Favorite Fictional Characters, #265: Doug Ireland

"Who are you calling chicken?"

For Love or Money is a little-known, formulaic rom-com vehicle for Michael J. Fox. Released in 1993, it resides in a career trough between his Hall of Fame late-80s run and his too-brief 1990s resurgence with Spin City. And yet I've always been partial to his performance in this film, and enjoyed the character of Doug Ireland. Doug's a concierge at the swanky Bradbury hotel in Manhattan, the kind of connected guy who can get the guests whatever they need - a dinner reservations, tickets for the opera or the Yankees - an operator among the underground network of concierges who keep New York's tourists happily handing over healthy gratuities. Doug doesn't accept up-front tips. No. He advises patrons to experience his expert handling first, and then, if he's worth it, to give a tip so big it hurts.

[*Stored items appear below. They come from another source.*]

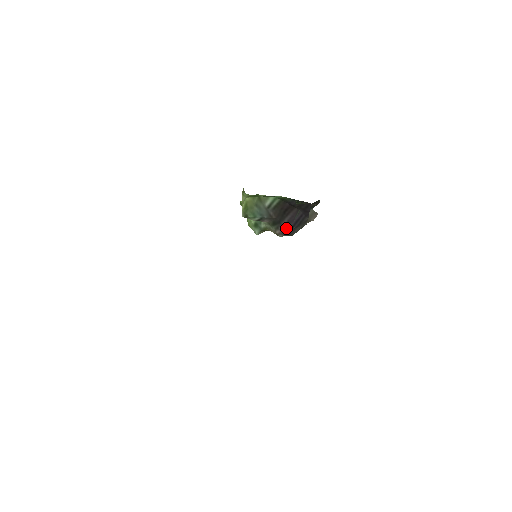
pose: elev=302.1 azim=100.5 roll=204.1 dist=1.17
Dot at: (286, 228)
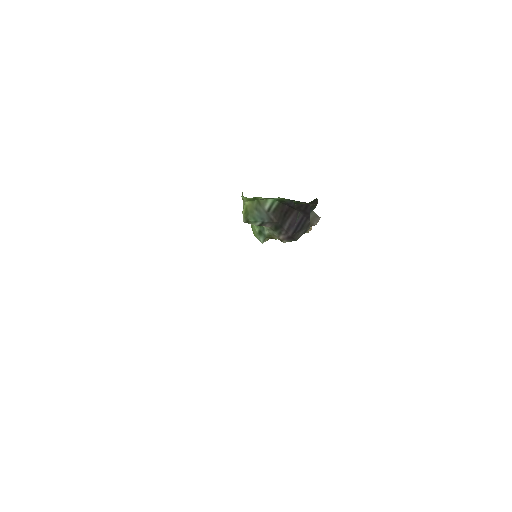
Dot at: (289, 232)
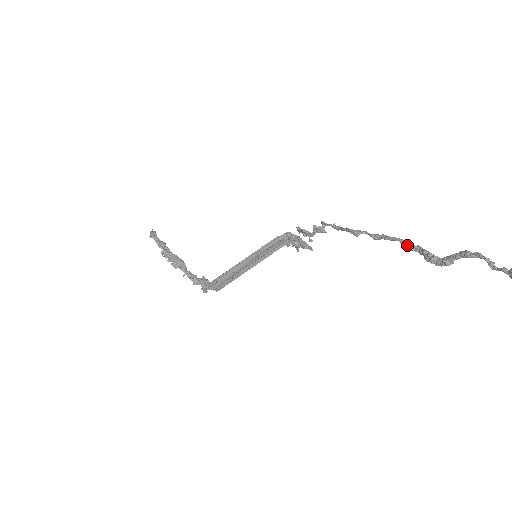
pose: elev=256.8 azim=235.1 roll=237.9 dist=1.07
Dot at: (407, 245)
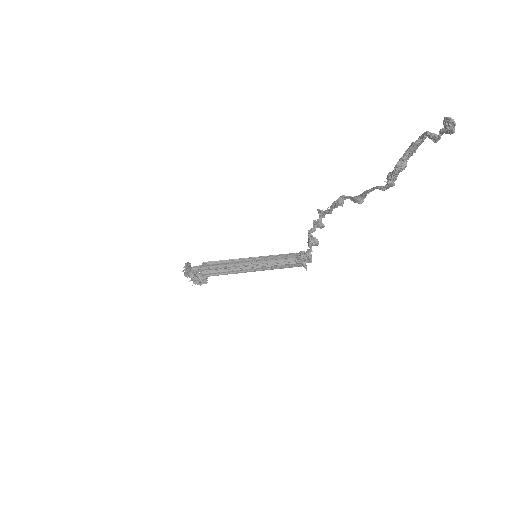
Dot at: (378, 186)
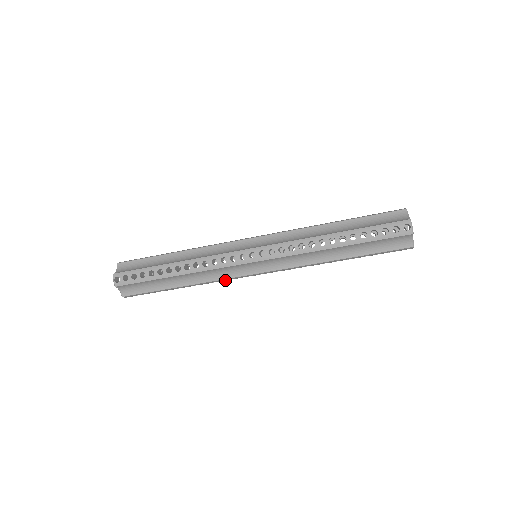
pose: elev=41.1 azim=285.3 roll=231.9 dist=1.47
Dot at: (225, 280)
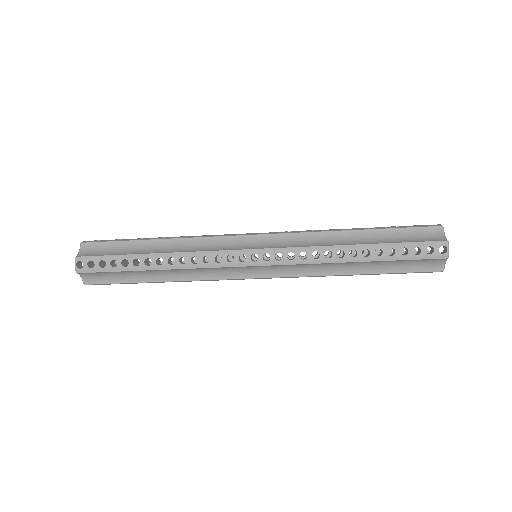
Dot at: (215, 280)
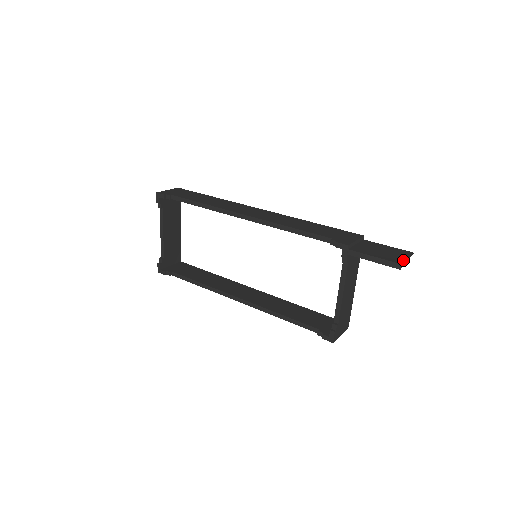
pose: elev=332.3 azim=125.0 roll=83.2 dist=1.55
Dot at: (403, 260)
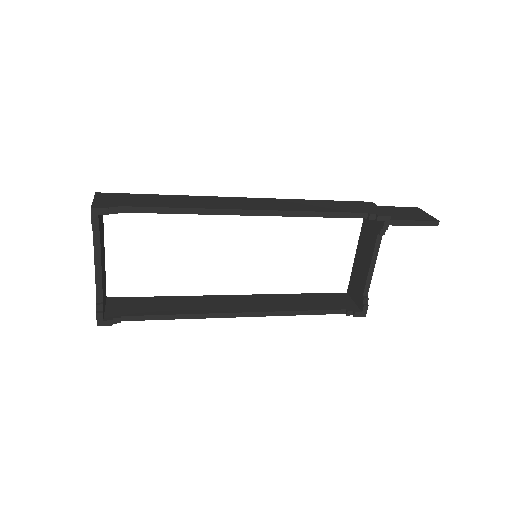
Dot at: (431, 217)
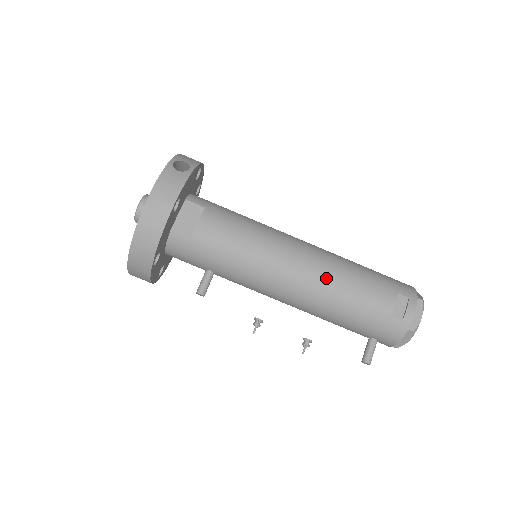
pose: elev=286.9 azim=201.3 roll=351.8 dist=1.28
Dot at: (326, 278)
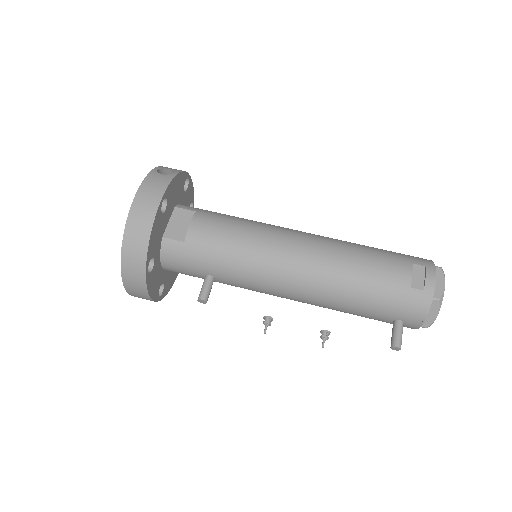
Dot at: (331, 258)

Doug's a fantastic concierge, but his ambitions don't end there. He assiduously saves his money, scrimping on his own wants (he's on a first name basis with his Chinese delivery guy), building up a nest egg to fund his dream of building and owning his own grand hotel. He's got an option on some Roosevelt Island property, he's got the plans drawn up, but he's running out of time. He needs a deep-pocketed partner to get the project started. Enter sleek billionaire Christian Hanover, whom Doug cultivates as his angel investor. Hanover is interested, and among the tasks Doug performs for his white whale is to look after his mistress, perfume saleswoman Andy Hart (delectable Gabrielle Anwar of Scent of a Woman notoriety). Of course Doug and Andy (who is much younger than Hanover) hit it off, but both are chasing other dreams - Andy thinks Christian will leave his wife for her (never gonna happen) and Doug thinks Christian will fund his hotel (actually, he's going to steal the property and build it himself). The usual hijinks ensue, with everyone practicing deception on each other (and themselves). Of course it all works out in the end - a hotel guest that Doug thought was just another fanny-packed out-of-towner turns out to be an even bigger fish than Hanover, and after he gets a look at the hotel proposal, he invests in Doug's dreams.

Doug is infused with Fox's final big-screen salvo of energetic physical comedy and boyish charisma (his Parkinson's diagnosis was still new and not yet public). I love the gleeful optimism of this movie and character, the unbruised belief in self and goal. Doug's work ethic is second to none, and he gets things done (he's a genie in a suit - just make a wish). I admire his willingness to commit to the work he's doing, to take care of his people, to never stop driving toward what he wants, and his limitless capacity to deliver on his promises. Forced to choose between love and money, Doug Ireland somehow manages to score both.